Had she retired back in ’94 (or even ’99 when she was still only 27), Winona Ryder would probably be remembered as the greatest star of her generation, bar none—which she probably is. But Winona didn’t die young on the steps of The Viper Room and guarantee herself a place on the legends table; or become a recluse and disappear into seclusion, as seemed her fate. Instead, she went against the obvious as she always had, and continued to work and live and do normal things. And it turned out she WAS human after all, aging like the rest of us and making mistakes and questionable choices and trying to adapt to the new world of instant gratification and streaming services. And suddenly, it was fifteen years later, Beetlejuice and Heathers were both being turned into stage musicals, and Winona was making a comeback on Netflix’s hit series Stranger Things. Admittedly, it felt odd to see Winona playing a mom to two teenage boys, in a period piece set in the era when she herself was making her debut as a teen in love with Corey Haim in Lucas, but it did feel good to have her back. 

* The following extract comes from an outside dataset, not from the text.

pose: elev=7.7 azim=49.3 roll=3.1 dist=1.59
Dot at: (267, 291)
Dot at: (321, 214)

Winona, like her characters, has always done things her own way, on her own terms—strange or quirky or not. That’s what made her cool. That’s what made her unique. That’s what made her feel like one of us. Yes, Winona turning 50 feels jarring, but only because it means that we, too, are getting old—and that it really has been 30 plus years since Veronica Sawyer stood at the entrance of Westerburg High and lit a cigarette off the explosion of a suicide bomb (The ’80s, am I right?).

But that’s on us. Mortality is a terrible thing to face, but Winona Ryder is an icon. And icons are immortal.